Et les étudiants se prennent au jeu. Les enfants et les adolescents sont même très sérieux dans ce domaine. Quelque soit leur âge, ils savent que leur avis compte, ils le voient tous les jours au sein de l’école dans des situations différentes, dans le collectif, dans un jeu, lors d’une réunion, lors d’échanges ou encore lors d’un atelier et de fait, ils prennent la mesure des choses. Certains sujets les intéressent moins mais nous (facilitateurs) avons besoin de leur vote pour avancer dans nos travaux de facilitateurs et cela ils en ont conscience et ne souhaite pas déléguer leur “pouvoir de décision” et laisser les adultes gérer à leur place.

 

LE MÉLANGE DES AGES

 

Pour résumer le mélange des âges, je dirai que c’est magique. Ce qui se vérifie en permaculture se vérifie dans un groupe d’humain: plus il y a de diversités, plus le milieu est riche!

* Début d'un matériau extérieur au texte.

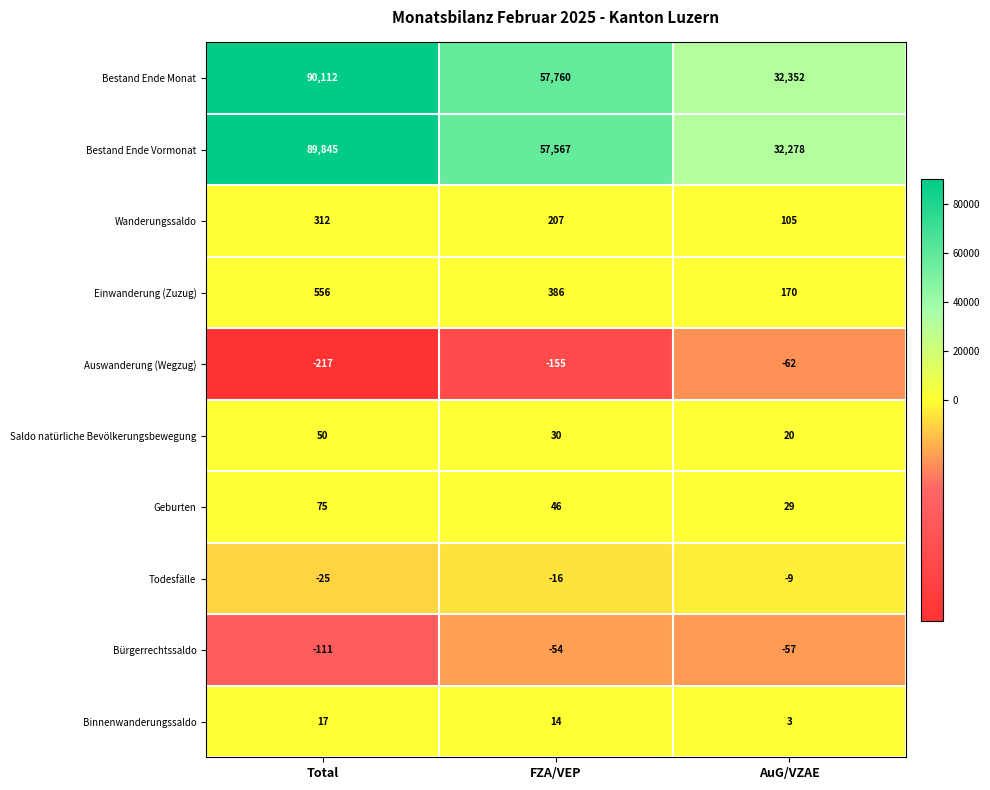

What is the smallest value displayed?

-217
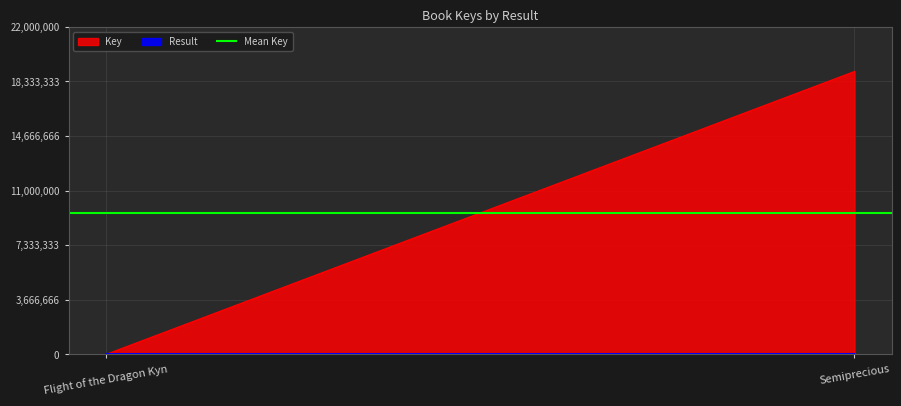

What is the total value across all series at Semiprecious?

19005969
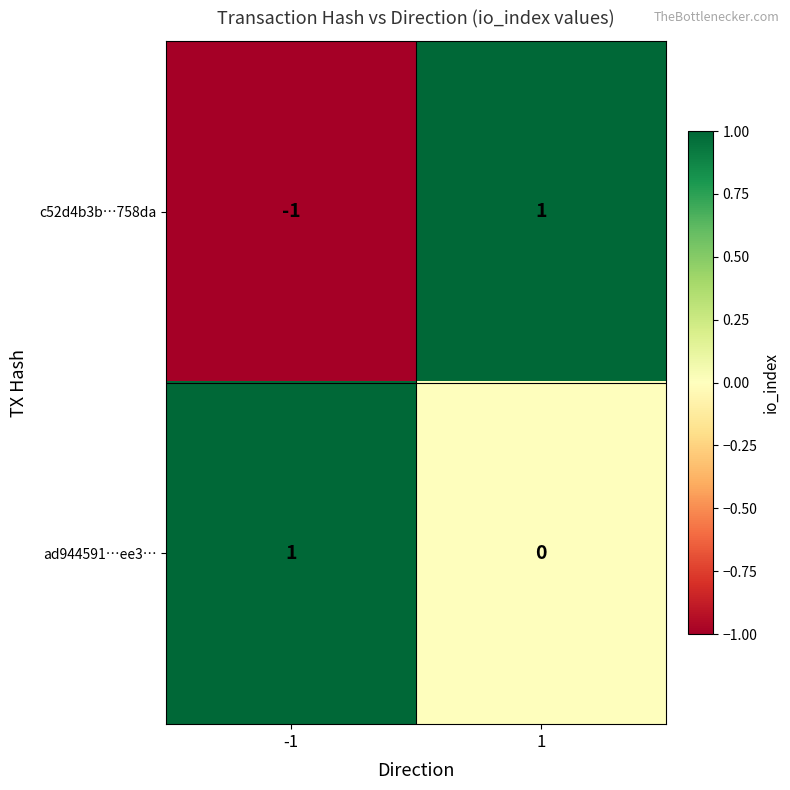

List the series in order of their overall mean, lowest first.

c52d4b3b…758da, ad944591…ee3…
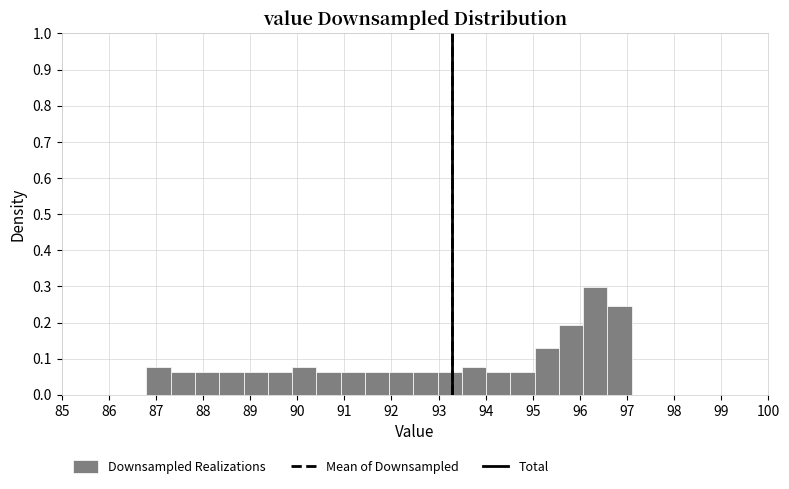

Reading left to right, list every bar in this chart as the range it spans on the x-axis followed by its height. Neither the bar edges nor the heights are printed on the chart, so give them approximately, as read against the axes.

86.8 to 87.3: 0.08
87.3 to 87.8: 0.06
87.8 to 88.3: 0.06
88.3 to 88.9: 0.06
88.9 to 89.4: 0.06
89.4 to 89.9: 0.06
89.9 to 90.4: 0.08
90.4 to 90.9: 0.06
90.9 to 91.4: 0.06
91.4 to 92.0: 0.06
92.0 to 92.5: 0.06
92.5 to 93.0: 0.06
93.0 to 93.5: 0.06
93.5 to 94.0: 0.08
94.0 to 94.5: 0.06
94.5 to 95.0: 0.06
95.0 to 95.6: 0.13
95.6 to 96.1: 0.19
96.1 to 96.6: 0.30
96.6 to 97.1: 0.25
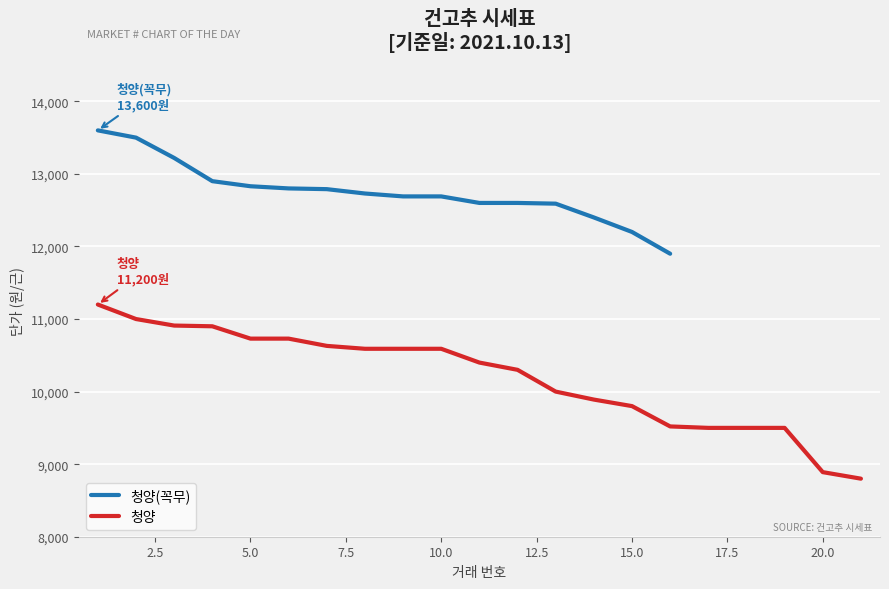

Between 11 and 15, which is larger?

11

Les grands (ados) veillent aux petits, les moyens-grands (8/10 ans) font attention aux petits mais n’hésitent pas à les remettre en place. Les grands font preuve d’une grande patience. J’ai pu observer un jeune de 14 ans jouer avec un autre de 6 ans en train de jouer au ping pong pendant une demie heure. Une demie heure sans aucun échange car la balle était perdue par le plus jeune, car le ping pong n’est pas activité facile!

Et lorsque les grands ou moyens grands reprennent le plus jeune, ce dernier écoute et se plie à la suggestion du grand ou moyen grand. Les grands ne sont pas les adultes, ce sont les adolescents.

Les adultes ont un rôle d’adulte, nous sommes identifiés comme référent lorsque le matériel est compliqué à gérer, que les grands ne souhaitent pas être avec les petits ou faire des activités qui n’intéressent pas les petits. Les adultes interviennent pour tout ce qui concerne la sécurité.

 

 

L’essai est très concluant, nous sommes convaincus de la raison d’être de cette école, ces impacts et ce qu’elle apporte aux étudiants. Nous sommes fins prêts à reprendre, nous avons appris beaucoup, notamment en terme législatif: la législation n’était que théorique avant d’accueillir des jeunes, la mise en application des obligations administratives est une toute autre épreuve!